Conheci Stacy Trasancos em 2016, quando ela havia sido selecionada em um projeto que pretendia implantar disciplinas sobre ciência e fé na formação de futuros padres. Desde então, conversamos ocasionalmente, e hoje ela está envolvida, ao lado do marido, José, em uma briga extremamente necessária contra o uso de material eticamente ilícito na pesquisa biomédica. No mesmo ano em que conheci Stacy, ela publicou um livro que chamou minha atenção de imediato: Particles of faith – A Catholic guide to navigating science. Finalmente tirei o livro da minha lista de “tenho, mas ainda não li”, e digo que todo católico com um interesse mínimo que seja sobre questões de ciência e religião precisa lê-lo.
Stacy cresceu em uma área rural do Texas, ouvindo da mãe que Deus havia criado tudo o que há. Mas, em algum momento da adolescência, deixou a fé de lado; não se tornou ateia, simplesmente era uma “não religiosa”, e assim ficou na faculdade, como pesquisadora em uma universidade, e durante seus primeiros anos na indústria química. Mas Deus estava esperando por ela, e ela voltou. Ao doutorado em Química, acrescentou um mestrado em Teologia. Como alguém que passou da fase da ciência como forma de entender os mecanismos do mundo para a fase da ciência como forma de entender como Deus trabalha, Stacy está qualificada como poucos para ajudar os católicos – e todos os demais cristãos, por que não? – a enxergar a ciência sob a luz da fé.
E um dos principais recados que ela dá ao leitor é que não há nada a temer. Se nós cremos que o Deus que criou o universo é o mesmo Deus que se revelou a nós pela Escritura e por meio do Seu Filho, não há como o estudo desse universo desmentir essa revelação. Se ficamos preocupados com a possibilidade de alguma teoria científica abalar nossa fé ou demonstrar que algo nela é falso, já estamos, na maioria das vezes de forma até inconsciente, fazendo o jogo dos cientificistas ou dos antirreligiosos. “A fé e a ciência são duas manifestações da mesma realidade.
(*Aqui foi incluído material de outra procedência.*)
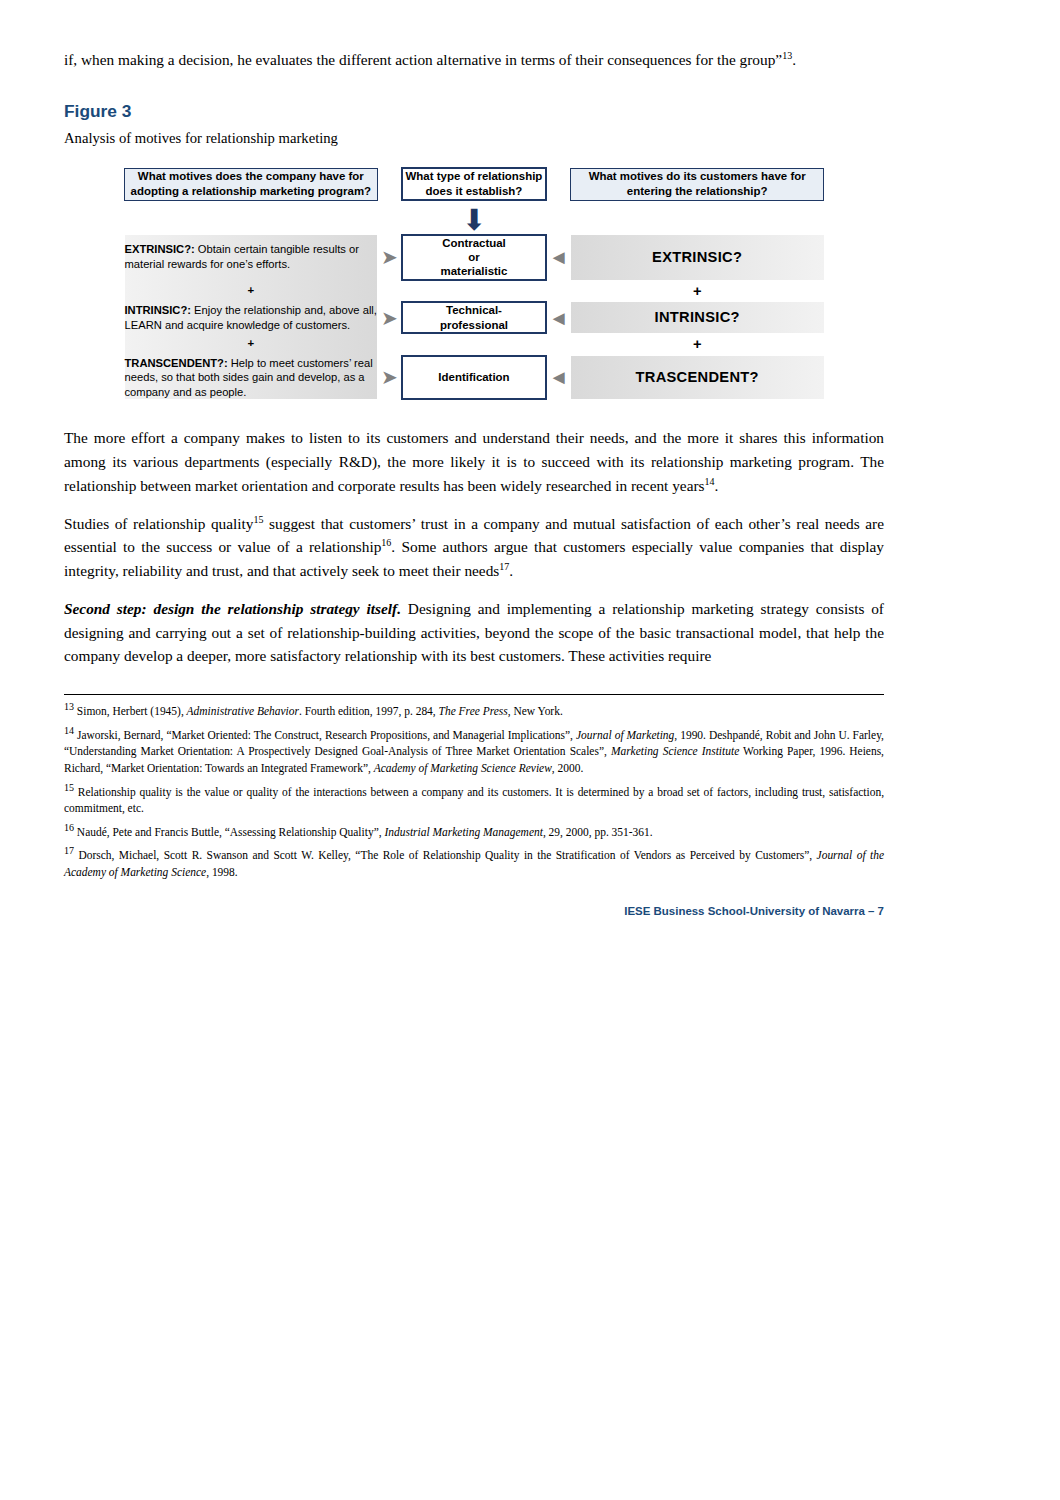if, when making a decision, he evaluates the different action alternative in terms of their consequences for the group”13.
Figure 3
Analysis of motives for relationship marketing
| What motives does the company have for adopting a relationship marketing program? | | What type of relationship does it establish? | | What motives do its customers have for entering the relationship? |
| | | ⬇ | | |
| EXTRINSIC?: Obtain certain tangible results or material rewards for one’s efforts. | ➤ | Contractual or materialistic | ◄ | EXTRINSIC? |
| + | | | | + |
| INTRINSIC?: Enjoy the relationship and, above all, LEARN and acquire knowledge of customers. | ➤ | Technical- professional | ◄ | INTRINSIC? |
| + | | | | + |
| TRANSCENDENT?: Help to meet customers’ real needs, so that both sides gain and develop, as a company and as people. | ➤ | Identification | ◄ | TRASCENDENT? |
The more effort a company makes to listen to its customers and understand their needs, and the more it shares this information among its various departments (especially R&D), the more likely it is to succeed with its relationship marketing program. The relationship between market orientation and corporate results has been widely researched in recent years14.
Studies of relationship quality15 suggest that customers’ trust in a company and mutual satisfaction of each other’s real needs are essential to the success or value of a relationship16. Some authors argue that customers especially value companies that display integrity, reliability and trust, and that actively seek to meet their needs17.
Second step: design the relationship strategy itself. Designing and implementing a relationship marketing strategy consists of designing and carrying out a set of relationship-building activities, beyond the scope of the basic transactional model, that help the company develop a deeper, more satisfactory relationship with its best customers. These activities require
13 Simon, Herbert (1945), Administrative Behavior. Fourth edition, 1997, p. 284, The Free Press, New York.
14 Jaworski, Bernard, “Market Oriented: The Construct, Research Propositions, and Managerial Implications”, Journal of Marketing, 1990. Deshpandé, Robit and John U. Farley, “Understanding Market Orientation: A Prospectively Designed Goal-Analysis of Three Market Orientation Scales”, Marketing Science Institute Working Paper, 1996. Heiens, Richard, “Market Orientation: Towards an Integrated Framework”, Academy of Marketing Science Review, 2000.
15 Relationship quality is the value or quality of the interactions between a company and its customers. It is determined by a broad set of factors, including trust, satisfaction, commitment, etc.
16 Naudé, Pete and Francis Buttle, “Assessing Relationship Quality”, Industrial Marketing Management, 29, 2000, pp. 351-361.
17 Dorsch, Michael, Scott R. Swanson and Scott W. Kelley, “The Role of Relationship Quality in the Stratification of Vendors as Perceived by Customers”, Journal of the Academy of Marketing Science, 1998.
IESE Business School-University of Navarra – 7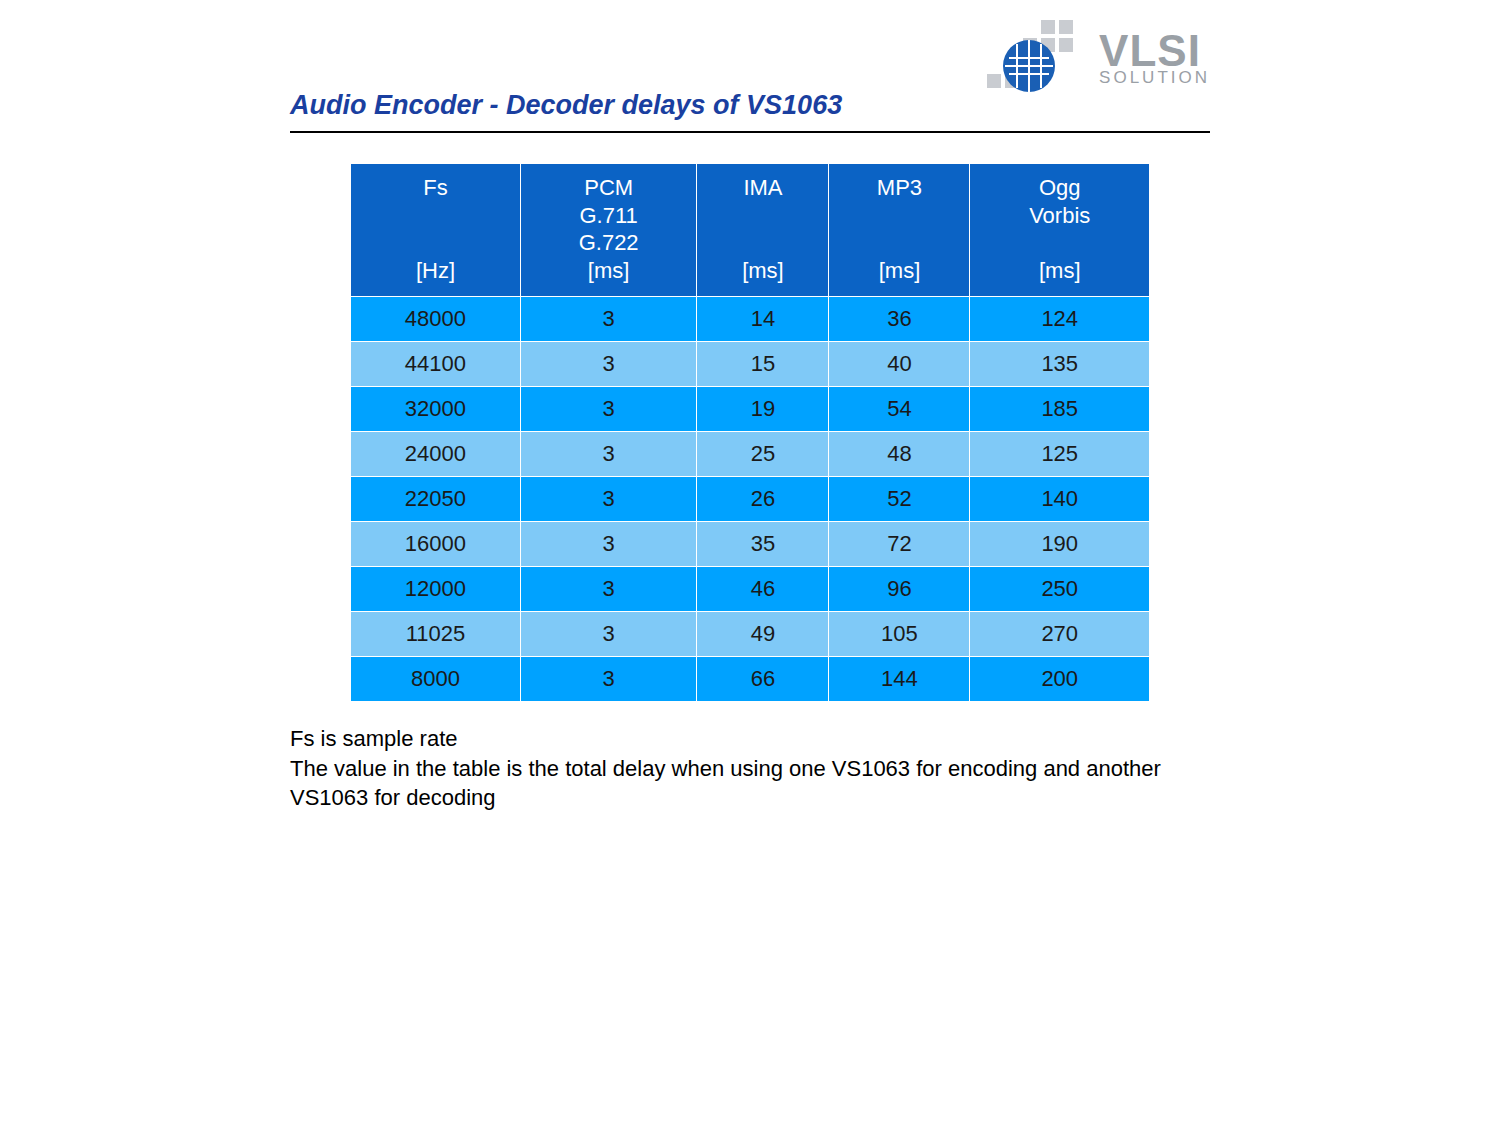VLSI
SOLUTION
Audio Encoder - Decoder delays of VS1063
| Fs [Hz] | PCM G.711 G.722 [ms] | IMA [ms] | MP3 [ms] | Ogg Vorbis [ms] |
| --- | --- | --- | --- | --- |
| 48000 | 3 | 14 | 36 | 124 |
| 44100 | 3 | 15 | 40 | 135 |
| 32000 | 3 | 19 | 54 | 185 |
| 24000 | 3 | 25 | 48 | 125 |
| 22050 | 3 | 26 | 52 | 140 |
| 16000 | 3 | 35 | 72 | 190 |
| 12000 | 3 | 46 | 96 | 250 |
| 11025 | 3 | 49 | 105 | 270 |
| 8000 | 3 | 66 | 144 | 200 |
Fs is sample rate
The value in the table is the total delay when using one VS1063 for encoding and another VS1063 for decoding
Se elas parecem chegar a conclusões conflitantes, é porque nosso conhecimento não está completo”, Stacy afirma (p. 46).
Antes de entrar nos temas específicos, ela diz o que não devemos fazer – “não tente ficar buscando insights sobre como a ciência comprova algum aspecto da fé, porque esse não é o papel da ciência. (...) Não estamos tentando encaixar a fé na ciência ou vice-versa, nem estamos apenas tentando restaurar uma unidade. O diálogo, no fim das contas, serve para elevar a compreensão humana como as asas levantam uma águia”. O caminho certo pede três passos: primeiro, conhecer o que a Igreja ensina, incluindo a “hierarquia de verdades” em que cada afirmação se encaixa, desde a mera opinião teológica até o dogma infalivelmente proclamado. Segundo, saber o que a ciência diz – mas procurando nos lugares certos, onde você pode encontrar as explicações que busca sem a “contaminação” de interpretações ou conclusões nada científicas: papers em revistas acadêmicas, livros didáticos, mesmo revistas de divulgação científica que estejam concentradas apenas na ciência. E, terceiro, entender o “sistema de vontades”, onde as afirmações da fé e da ciência se encontram, e onde Deus e nós, agentes livres, interferimos no mundo material. É um trabalho que exige humildade intelectual, muita paciência e disposição para dizer “ainda estou estudando isso”.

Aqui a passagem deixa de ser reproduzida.